[Start EXTRACTED MATERIAL]
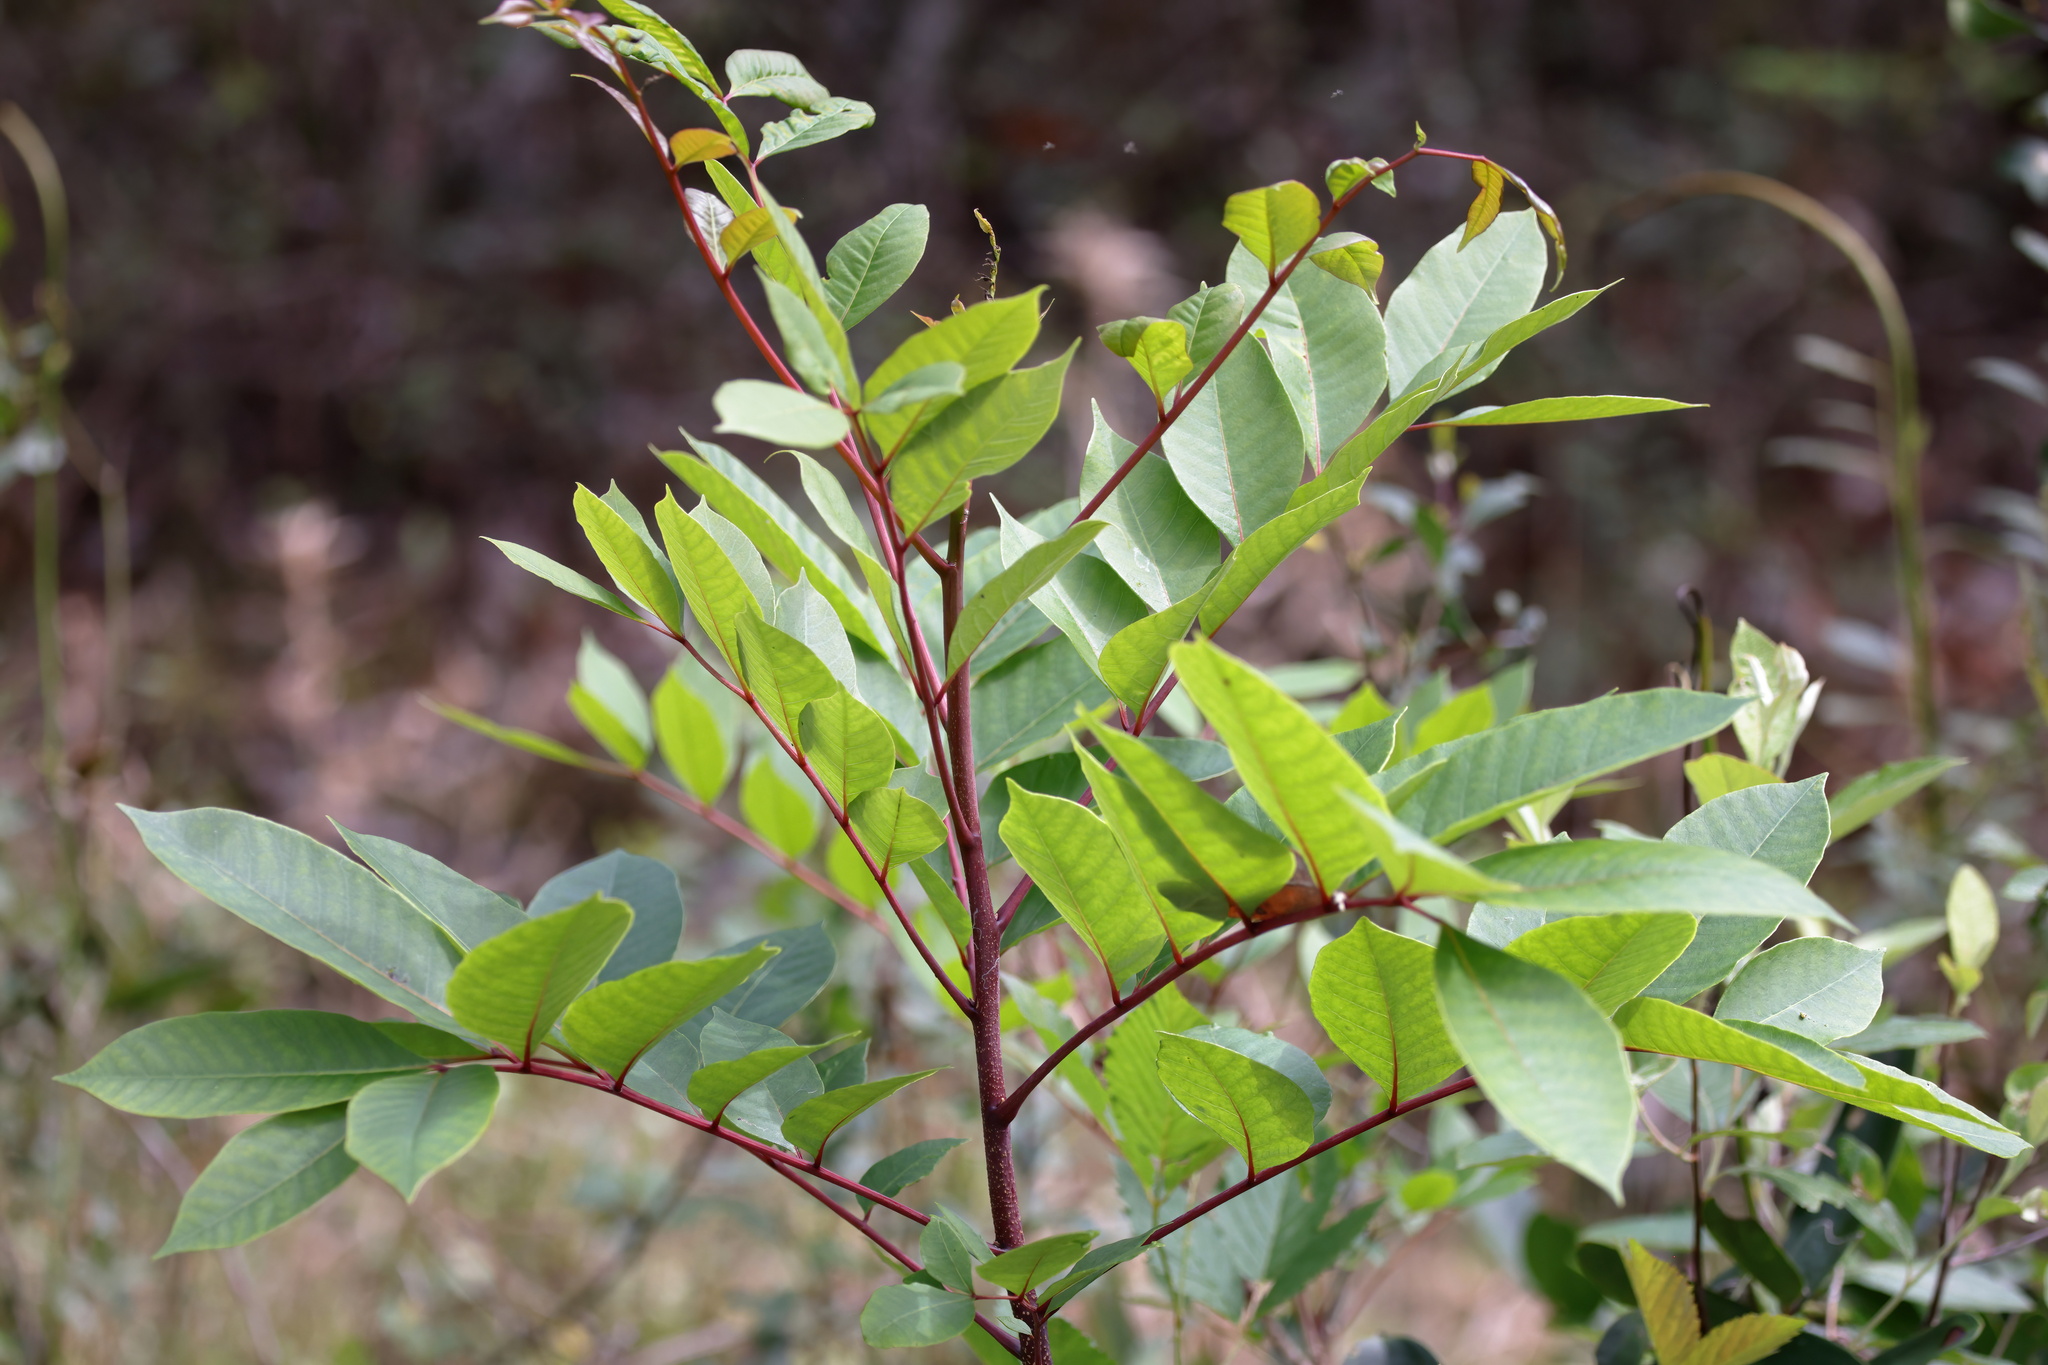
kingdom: Plantae
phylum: Tracheophyta
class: Magnoliopsida
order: Sapindales
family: Anacardiaceae
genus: Toxicodendron
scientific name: Toxicodendron vernix
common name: Poison sumac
[End EXTRACTED MATERIAL]
Return every text line of the rows above verbatim, leaving out the pictures.

kingdom: Plantae
phylum: Tracheophyta
class: Magnoliopsida
order: Sapindales
family: Anacardiaceae
genus: Toxicodendron
scientific name: Toxicodendron vernix
common name: Poison sumac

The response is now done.